I don't want my country to stockpile on nuclear warheads , and Warships. Its going to cost me the money eventually , where does it comes from ?? Tax payers money . Who pays the taxes ?? Me and you. ( I don't pay it yet. But will , very soon. )

I want a better government , not a trigger happy bunch of dumb**** at the center.

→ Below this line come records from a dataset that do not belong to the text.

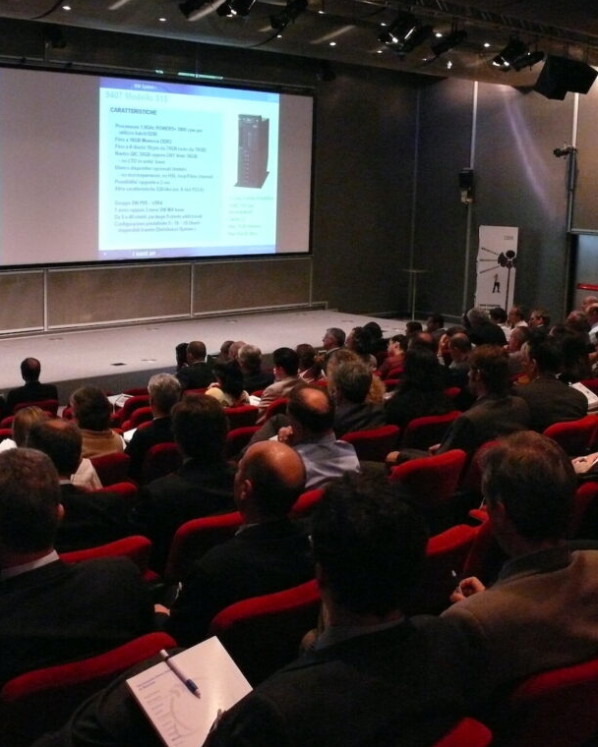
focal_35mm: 46
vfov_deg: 40.3
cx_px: 266
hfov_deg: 32.7
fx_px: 1018
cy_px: 374
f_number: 2.8
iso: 800
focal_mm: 7.4
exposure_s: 1/25
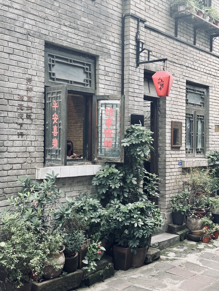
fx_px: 405
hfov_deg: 30.3
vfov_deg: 39.7
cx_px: 110
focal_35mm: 48
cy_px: 146
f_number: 1.8
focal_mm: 6.9
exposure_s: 1/84
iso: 80
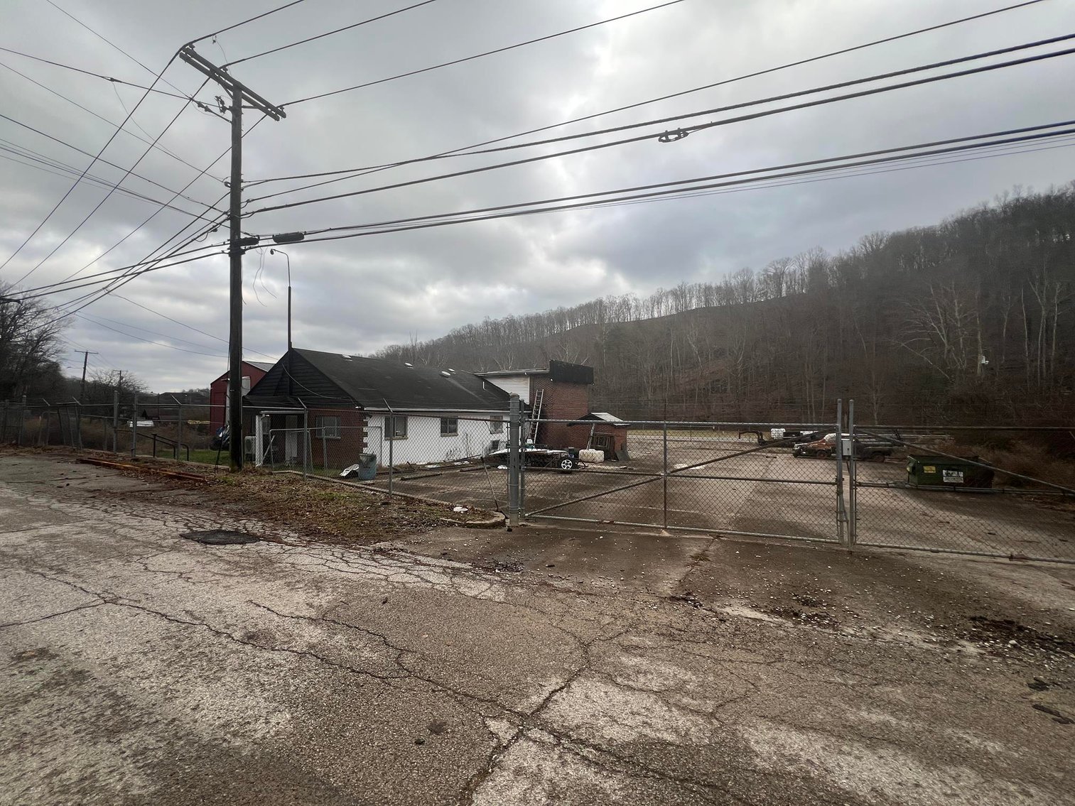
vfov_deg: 89.9
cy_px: 403
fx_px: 404
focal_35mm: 13
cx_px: 538
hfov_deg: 106.2
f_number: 1.8
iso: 32
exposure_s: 1/371
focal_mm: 1.57
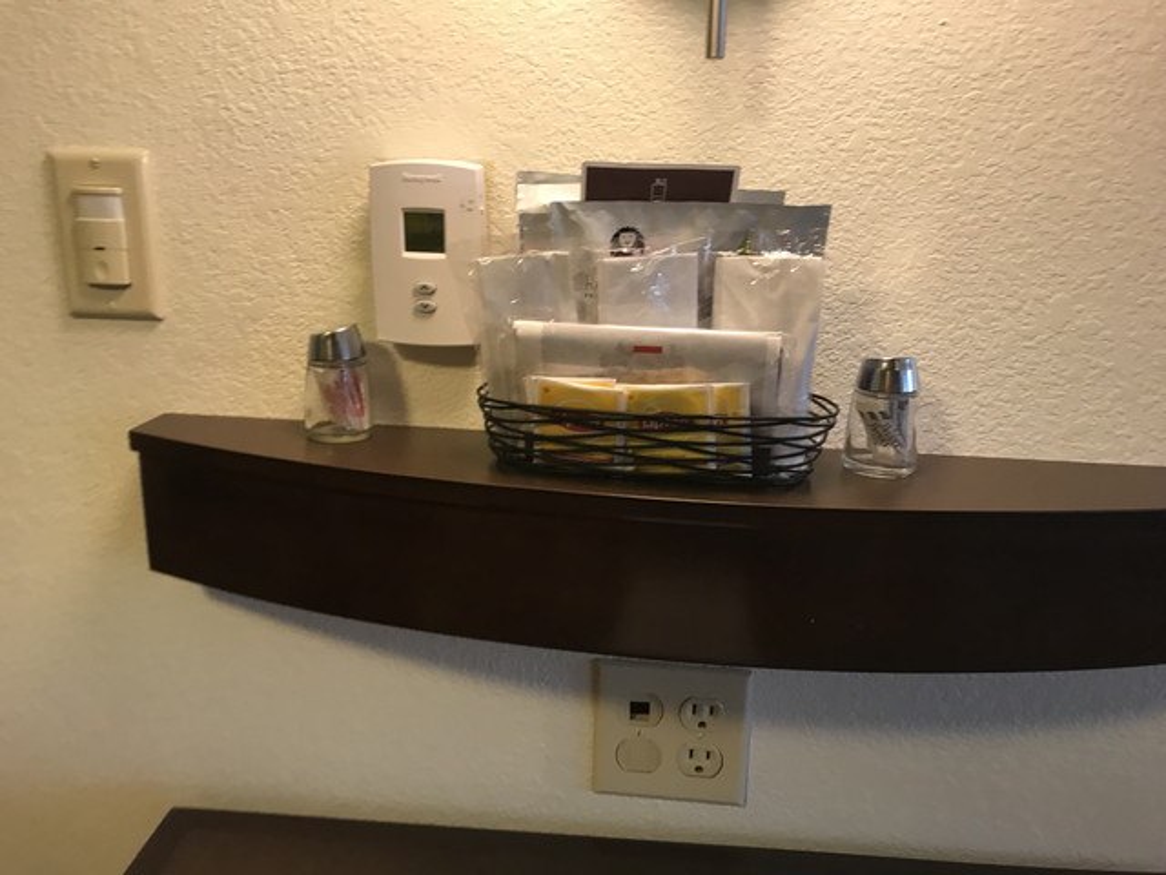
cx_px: 583
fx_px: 943
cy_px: 438
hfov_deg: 63.4
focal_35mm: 28
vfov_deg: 49.7
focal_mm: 3.99
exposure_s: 1/15
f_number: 1.8
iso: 40
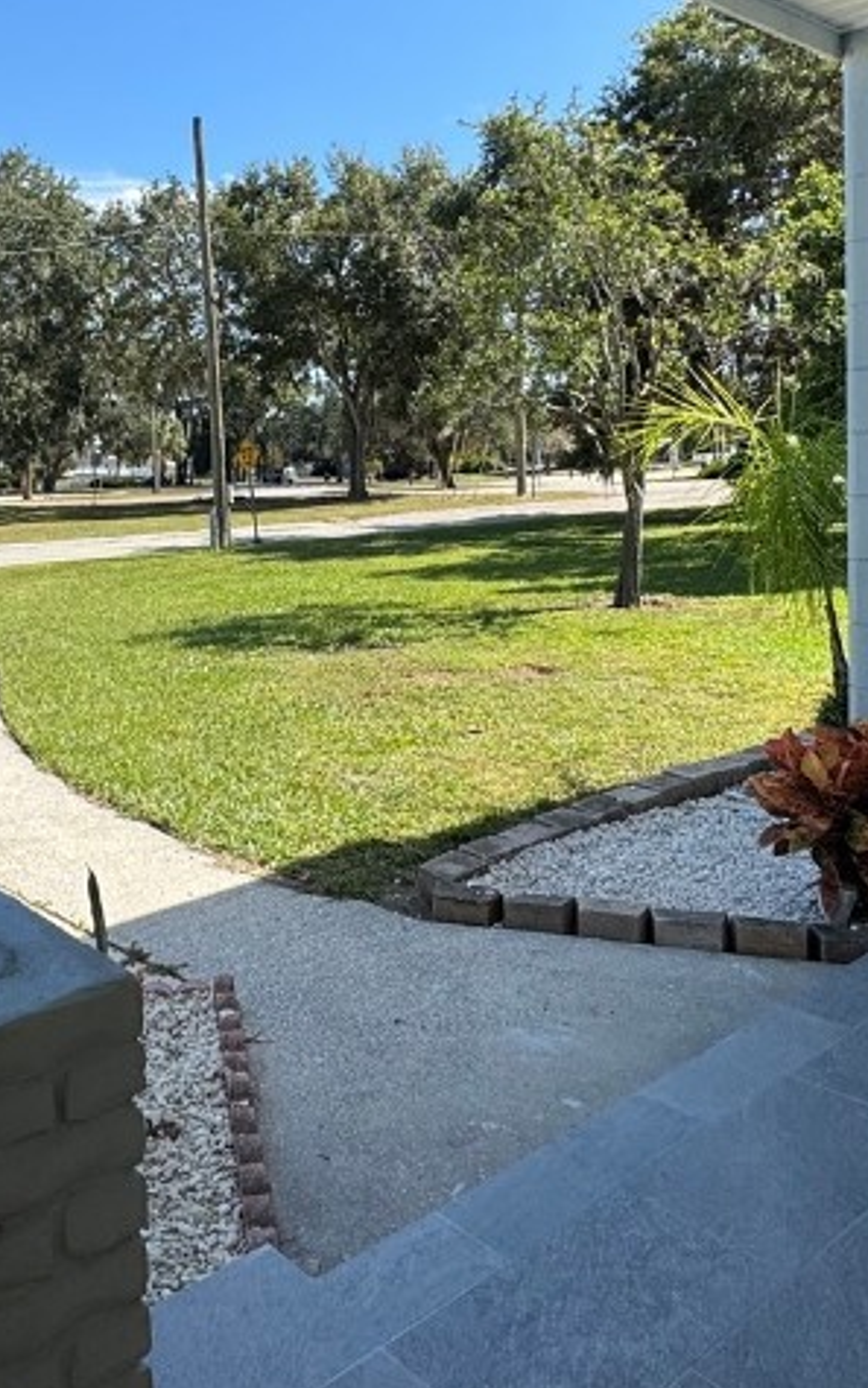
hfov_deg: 38.4
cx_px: 216
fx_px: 1211
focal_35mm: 32
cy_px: 488
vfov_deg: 58.6
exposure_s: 1/1198
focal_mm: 2.22
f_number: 2.2
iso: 40
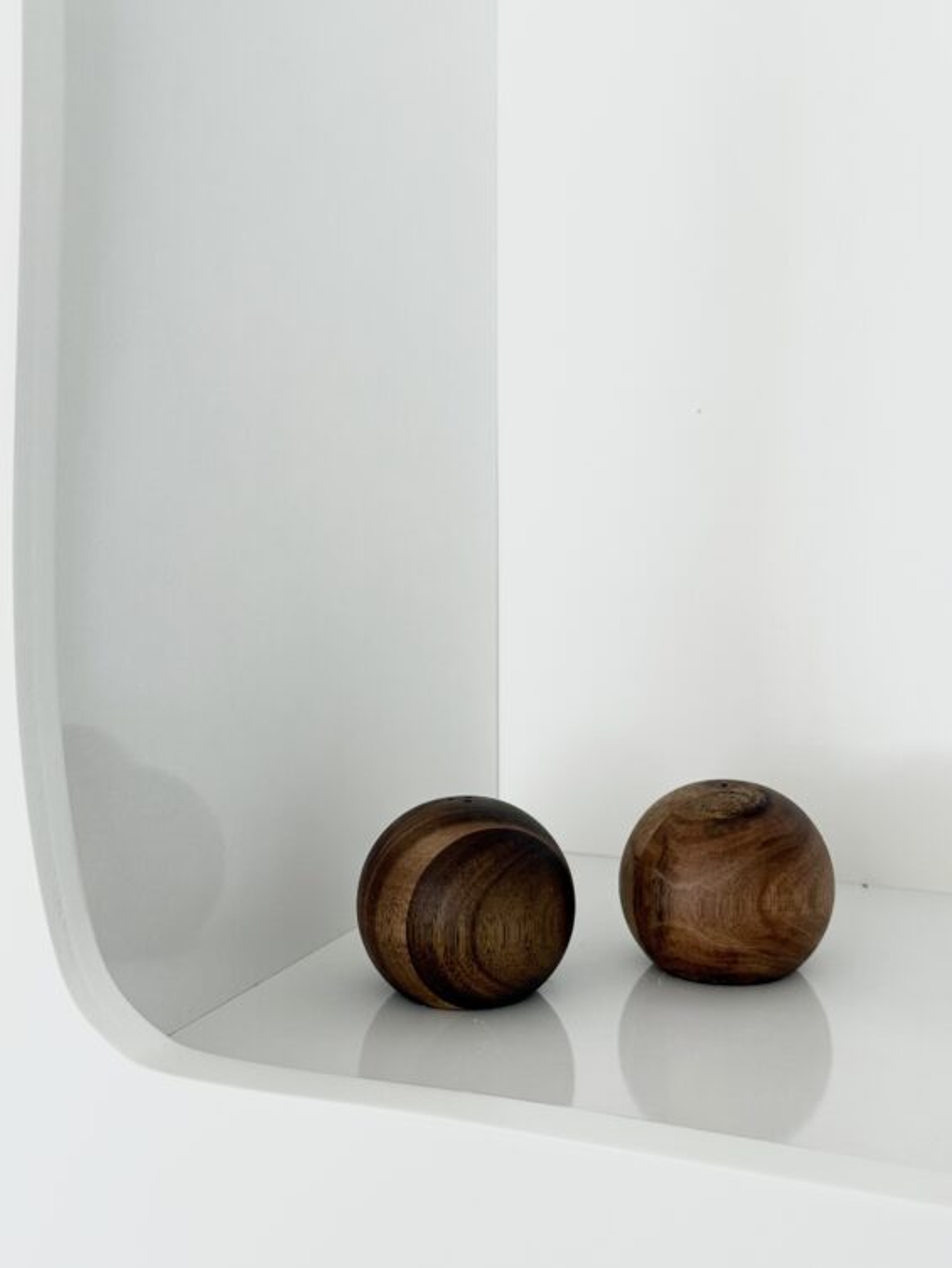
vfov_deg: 37.5
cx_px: 452
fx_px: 1870
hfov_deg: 28.6
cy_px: 643
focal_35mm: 51
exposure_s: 1/121
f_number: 1.78
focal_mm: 6.76
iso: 80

Funding a war in current ear will kill the very economy of any country in matter of days , no matter whether its People republic of china , or India or even Uncle sam's own land.
Its age of globalization , and not the golden era or come and get some of bad old nasty hitler days. 
Where people were forced to kill and get killed.


----------



## Hrishi (Dec 20, 2013)

bavusani said:


> If RIC join together there is no stopping power even with all the chamchas including US of A.
> RIC-Russia,India,China.



The annual military budget of all these war mongers combined together can run countries with average economy for an entire decade.
Where people are dying of famines and hunger , majority of population can't afford basic amenities , there are war mongers investing in stockpiling nuclear arsenals , and claim to eradicate the world wide poverty at the same time.


----------



## whitestar_999 (Dec 20, 2013)

don't worry.next major war will be fought with bio weapons & cyber weapons.nukes will be just used as blackmailing tools by countries like North Korea.


----------



## CommanderShawnzer (Dec 20, 2013)

whitestar_999 said:


> don't worry.next major war will be fought with bio weapons & cyber weapons.*nukes will be just used as blackmailing tools by countries like North Korea.*



This.


----------



## Hrishi (Dec 20, 2013)

whitestar_999 said:


> don't worry.next major war will be fought with bio weapons & cyber weapons.nukes will be just used as blackmailing tools by countries like North Korea.



Ahaha ...


----------



## snap (Dec 20, 2013)

we will destroy everything then start again with sticks and stones


----------



## whitestar_999 (Dec 20, 2013)

^^forgot that it was you in post#10 above.


----------